How Q.T. Could Win for Best Picture

Hey, Dana—

The last two questions you posed are of course closely related. Do I think that the academy slighted Fantastic Mr. Fox? Yes, surely. Though I’m not over the moon about Wes Anderson’s droll go at dressing Roald Dahl’s animal family in corduroy and designer denim, I still find it clearly superior to half of the best picture nominees, including Avatar and especially An Education. (Among my problems with that last tea crumpet of film is this: If Carey Mulligan’s studious heroine is supposed to be so brainy, why doesn’t she suspect that Peter Sargaard’s character is shady from the fact that he, ah, picks up teenage girls off the street?)

And then there is Tarantino: Might he walk away a thorough loser? Well, I would bet you the ark of the covenant that Christoph Waltz wins the best Nazi prize. Trusting in my powers of raw speculation, I will venture that the best original screenplay race boils down to Tarantino and The Hurt Locker’s Mark Boal. Moreover, given the many vote-splitting possibilities inherent in the jumbo-size best picture race—will District 9 and Avatar divide the geek bloc?—it is not inconceivable that Inglourious Basterds might sneak away with the victory that I dearly wish it would. It was my favorite film of 2009, beating Broken Embraces, In the Loop, and The Hurt Locker by a couple lengths, and I think it’s a small shame that neither Mélanie Laurent nor Diane Kruger beat the odds and scored a nomination.

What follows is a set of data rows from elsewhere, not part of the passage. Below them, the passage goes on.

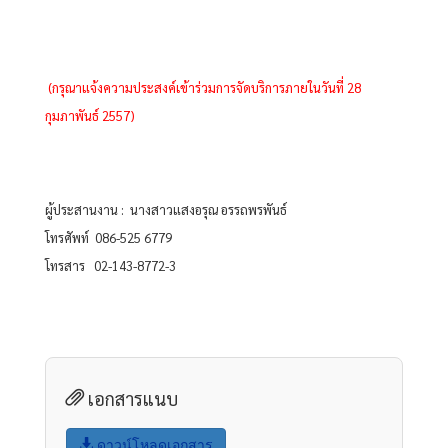
 (กรุณาแจ้งความประสงค์เข้าร่วมการจัดบริการภายในวันที่ 28 
กุมภาพันธ์ 2557)
ผู้ประสานงาน :  นางสาวแสงอรุณ อรรถพรพันธ์   
โทรศัพท์  086-525 6779
โทรสาร   02-143-8772-3
เอกสารแนบ
ดาวน์โหลดเอกสาร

But perhaps it would be just as well for Q.T. to get K.O.’d. The last time the academy gave him a statuette, Courtney Love tried to bludgeon Lynn Hirschberg with it.

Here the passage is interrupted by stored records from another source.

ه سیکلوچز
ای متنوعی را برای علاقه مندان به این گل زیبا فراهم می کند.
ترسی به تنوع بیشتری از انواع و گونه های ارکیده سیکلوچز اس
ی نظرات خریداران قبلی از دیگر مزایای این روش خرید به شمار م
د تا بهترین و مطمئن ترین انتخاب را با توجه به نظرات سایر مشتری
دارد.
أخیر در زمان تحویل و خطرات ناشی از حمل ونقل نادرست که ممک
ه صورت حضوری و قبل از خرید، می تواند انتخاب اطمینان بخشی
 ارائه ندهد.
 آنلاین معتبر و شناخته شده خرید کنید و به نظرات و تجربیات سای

My point here is not to heap disdain on An Education—”Oh, crikey! I’ll wet me knickers if I don’t get into Oxford!”—or to daydream about what would happen if the LAPD seized one’s Oscar as evidence in an assault case but, rather, to wheel around to saying that the average Oscar voter is rather too doddering to dig on Mr. Fox or Basterds in any sustained way. I mean that as nonageistly as possible. After all, before too long, you and I will be scratching our gray heads in incomprehension at Roman Coppola Jr.’s Godfather IV: The Chic-quel.

I look forward to picking this conversation back up next month. Until then, keep an eye out for Jeremy Renner on the talk-show circuit. This bomb-disposal dude is so smooth that he might even have been able to defuse The Jay Leno Show.